BRIEF A:
Answer these from the relationship advice text, giving each answer on its own line marked the same way.
(i) According to the text, how do men, as action-oriented beings, naturally show their love?
(ii) Lasting relationships are built over what, according to the text?
(iii) What age does the person asking the question give, and where does that person live?

..............................

Soul mates are never perfect. Even the strongest relationships involve some give and take. You might be demonstrating black-and-white thinking, which is not uncommon in women because they tolerate less ambiguity then men. Seeing things this way has advantages in some situations and disadvantages in others.

In your situation, you should honestly ask yourself if he truly never expresses his feelings, or is it more the case that he simply just does not say the words “I love you” enough for your personal taste and expectations.

The second issue might be involved differing communication styles between men and women. In healthy relationships, men might not say “I love you” because they sometimes feel their actions speak louder than words or they feel some discomfort verbally expressing love due to their upbringing. It’s important to understand that actions and words go together because they reinforce each other.

However, in unhealthy relationships, arguing over how many times he says this phrase is a sure sign that there are deeper issues in the relationship – most likely it’s a control issue.

While it’s a control tactic for women to insist that men express themself through these specific words, it’s also a power play for men to withhold precisely the phrase that means so much to women. Each party is guilty of putting the individual agenda first, before the needs of the other person and the relationship as a whole.

Whatever “I love you” symbolizes for you needs to be expressed and discussed. His interpretation also needs to be discussed. Chances are good that your two expectations are not the same, and both of you are worried about the implications of the presence or absence of these words in terms of emotional involvement and long-term commitment.

Women would do well to acknowledge and appreciate other ways their partners express love and devotion. As action-oriented beings, men naturally show their love by doing things for their partners. This form of expression is just as valid.

  • The first step is for you to ease your frustration by talking openly about your concerns with him. It sounds like you have been hesitant to do this because you are afraid he might say he does not love you.

Remember relationships are risk-taking ventures. It’s better to know the status of your relationship then to assume what it is and then have the both of you experience unspoken, but crippling tension. When you talk to him remember to not sound like you are blaming him. Rather, simply try to understand some of his behaviors that confuse you, and make sure those sentiments come across.

  • The second step for you is to put aside any idealized standards of your partner that you might have and then thoughtfully listen to what he has to say. Lasting relationships are built over time; they are not instantly made via a soul mate connection. Keep that in mind and enjoy the process of building a relationship with your partner.

Q: I'm 19 and live in a small town. I've only had one boyfriend before, but that’s when I was 13. Why can't I find a boyfriend that I can spend the rest of my life with? I want to be in love like everyone else too!

A: Thanks for the question! Of course you want to find love, but you may be heading for a trap. You seem to have the mindset of being in love with the idea of being in love. You’re young, have limited experience with adult relationships, and probably haven’t played the field long or well enough to know what it is that you want and need in a partner.

Choosing a mate is one of the most important decisions of your life – so don’t rush any aspect of it. Being in love isn’t the same as settling down. Everyone who’s in love has not necessarily found the person with whom they will spend their lives with. There are some people who have made life-long commitments to people they don’t love.

Allow love to happen, don’t force it. Forcing emotions and relationships will not make you happy and fulfilled – that’s how bad decisions are made.

The best advice we can give you is to enjoy being single and grow as a person. Establish and nurture your own stability and identity. Then, I think you’ll find love, and the right person will come along in time.

..............................

BRIEF B: Reproduce the records exactly, everything from their first line down to the line containing "للمزيد من المعلومات، زُر", with both ends included.

..............................

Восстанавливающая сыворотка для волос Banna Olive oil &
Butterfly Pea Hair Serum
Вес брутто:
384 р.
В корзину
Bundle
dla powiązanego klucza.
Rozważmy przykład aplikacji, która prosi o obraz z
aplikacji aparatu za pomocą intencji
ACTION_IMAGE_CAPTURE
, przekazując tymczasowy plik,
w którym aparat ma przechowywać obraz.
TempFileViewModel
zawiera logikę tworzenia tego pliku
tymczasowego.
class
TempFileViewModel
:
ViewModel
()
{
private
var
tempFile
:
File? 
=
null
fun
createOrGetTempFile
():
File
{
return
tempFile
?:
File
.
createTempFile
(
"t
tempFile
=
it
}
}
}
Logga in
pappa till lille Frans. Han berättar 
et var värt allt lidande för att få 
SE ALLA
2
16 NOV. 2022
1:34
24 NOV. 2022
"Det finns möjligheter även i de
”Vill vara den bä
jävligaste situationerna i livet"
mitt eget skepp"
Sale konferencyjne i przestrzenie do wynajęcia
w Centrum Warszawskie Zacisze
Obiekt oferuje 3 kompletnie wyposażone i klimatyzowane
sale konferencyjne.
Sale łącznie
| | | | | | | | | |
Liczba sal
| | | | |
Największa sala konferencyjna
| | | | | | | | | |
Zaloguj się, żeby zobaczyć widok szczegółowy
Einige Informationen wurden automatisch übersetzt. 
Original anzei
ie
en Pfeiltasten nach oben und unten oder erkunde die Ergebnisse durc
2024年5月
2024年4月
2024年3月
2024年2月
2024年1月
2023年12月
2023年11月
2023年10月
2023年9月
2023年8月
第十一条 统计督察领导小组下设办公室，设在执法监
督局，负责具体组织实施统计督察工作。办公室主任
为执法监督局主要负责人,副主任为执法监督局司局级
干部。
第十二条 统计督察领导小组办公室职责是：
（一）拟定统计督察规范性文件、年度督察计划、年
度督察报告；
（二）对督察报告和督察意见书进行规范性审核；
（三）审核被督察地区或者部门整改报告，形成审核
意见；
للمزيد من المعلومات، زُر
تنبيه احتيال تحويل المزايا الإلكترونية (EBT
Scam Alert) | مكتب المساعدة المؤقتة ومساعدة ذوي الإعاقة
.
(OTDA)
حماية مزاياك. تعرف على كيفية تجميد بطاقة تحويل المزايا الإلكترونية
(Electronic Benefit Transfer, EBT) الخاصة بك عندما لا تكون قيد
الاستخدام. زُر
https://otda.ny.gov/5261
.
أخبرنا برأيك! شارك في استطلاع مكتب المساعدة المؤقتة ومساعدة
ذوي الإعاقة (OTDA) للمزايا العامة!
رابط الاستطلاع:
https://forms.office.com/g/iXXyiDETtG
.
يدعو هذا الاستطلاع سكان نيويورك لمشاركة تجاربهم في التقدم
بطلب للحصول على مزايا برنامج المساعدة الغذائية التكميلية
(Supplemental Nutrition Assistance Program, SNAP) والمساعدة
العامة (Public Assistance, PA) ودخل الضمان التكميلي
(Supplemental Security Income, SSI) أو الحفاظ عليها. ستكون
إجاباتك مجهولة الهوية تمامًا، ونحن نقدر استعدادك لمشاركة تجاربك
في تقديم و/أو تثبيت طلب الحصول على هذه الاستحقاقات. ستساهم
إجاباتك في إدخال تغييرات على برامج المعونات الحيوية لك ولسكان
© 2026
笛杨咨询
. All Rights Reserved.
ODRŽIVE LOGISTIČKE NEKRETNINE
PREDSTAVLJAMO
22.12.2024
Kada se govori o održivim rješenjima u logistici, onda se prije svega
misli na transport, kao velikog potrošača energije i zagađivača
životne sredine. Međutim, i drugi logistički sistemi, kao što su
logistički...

..............................

TASK OUTPUT A:
(i) By doing things for their partners.
(ii) Over time.
(iii) 19, in a small town.

TASK OUTPUT B:
Восстанавливающая сыворотка для волос Banna Olive oil &
Butterfly Pea Hair Serum
Вес брутто:
384 р.
В корзину
Bundle
dla powiązanego klucza.
Rozważmy przykład aplikacji, która prosi o obraz z
aplikacji aparatu za pomocą intencji
ACTION_IMAGE_CAPTURE
, przekazując tymczasowy plik,
w którym aparat ma przechowywać obraz.
TempFileViewModel
zawiera logikę tworzenia tego pliku
tymczasowego.
class
TempFileViewModel
:
ViewModel
()
{
private
var
tempFile
:
File? 
=
null
fun
createOrGetTempFile
():
File
{
return
tempFile
?:
File
.
createTempFile
(
"t
tempFile
=
it
}
}
}
Logga in
pappa till lille Frans. Han berättar 
et var värt allt lidande för att få 
SE ALLA
2
16 NOV. 2022
1:34
24 NOV. 2022
"Det finns möjligheter även i de
”Vill vara den bä
jävligaste situationerna i livet"
mitt eget skepp"
Sale konferencyjne i przestrzenie do wynajęcia
w Centrum Warszawskie Zacisze
Obiekt oferuje 3 kompletnie wyposażone i klimatyzowane
sale konferencyjne.
Sale łącznie
| | | | | | | | | |
Liczba sal
| | | | |
Największa sala konferencyjna
| | | | | | | | | |
Zaloguj się, żeby zobaczyć widok szczegółowy
Einige Informationen wurden automatisch übersetzt. 
Original anzei
ie
en Pfeiltasten nach oben und unten oder erkunde die Ergebnisse durc
2024年5月
2024年4月
2024年3月
2024年2月
2024年1月
2023年12月
2023年11月
2023年10月
2023年9月
2023年8月
第十一条 统计督察领导小组下设办公室，设在执法监
督局，负责具体组织实施统计督察工作。办公室主任
为执法监督局主要负责人,副主任为执法监督局司局级
干部。
第十二条 统计督察领导小组办公室职责是：
（一）拟定统计督察规范性文件、年度督察计划、年
度督察报告；
（二）对督察报告和督察意见书进行规范性审核；
（三）审核被督察地区或者部门整改报告，形成审核
意见；
للمزيد من المعلومات، زُر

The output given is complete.